Our article complements recent work that exposes the vulnerabilities of global value chains to a global pandemic like the COVID-19 pandemic. Javorcik (2020) argues that changes in trade policy and the COVID-19 pandemic have lead to a rethinking of global value chains, with some governments pushing for reshoring of foreign production. Miroudot (2020) emphasizes that renationalization of global value chains may go against the benefits of outsourcing production based on comparative advantage. Similarly, Goldberg (2020) emphasizes the advantages of having more diversified global value chains.
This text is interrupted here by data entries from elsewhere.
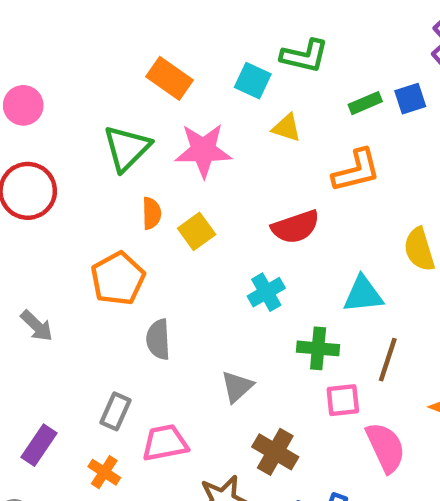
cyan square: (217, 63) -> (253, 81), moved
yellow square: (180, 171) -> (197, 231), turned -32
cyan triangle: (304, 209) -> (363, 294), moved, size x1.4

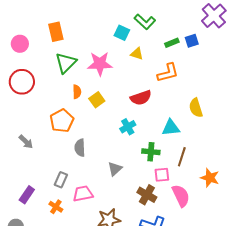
green L-shape: (305, 56) -> (145, 22), turned 30
orange rectangle: (170, 78) -> (56, 32), moved, turned 42
brown cross: (275, 452) -> (147, 195), moved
Bonadio et al. (2020) study the cross-country impact of global value chains during COVID-19 though the lens of a quantitative model of international trade and input-output linkages. Çakmaklı et al. (2021) evaluate the costs of the COVID-19 pandemic on global output, combining a SIR (susceptible, infected, and recovered) epidemiological model with an input-output production structure and endogenous lockdowns. Their analysis implies large losses in global output, with half of these losses accounted for by advanced economies. They find that input-output linkages amplify the losses across sectors. Méjean, Martinez, and Gerschel (2020) focus on COVID-19's impact on Europe, calculating the effect that a productivity drop in China has on European gross domestic product (GDP) growth and the role of Europe's integration with China through global value chains. In contrast to these studies, in this article we study the role of global value chains in the transmission of foreign shocks to the U.S. economy during the initial period of the COVID-19 pandemic.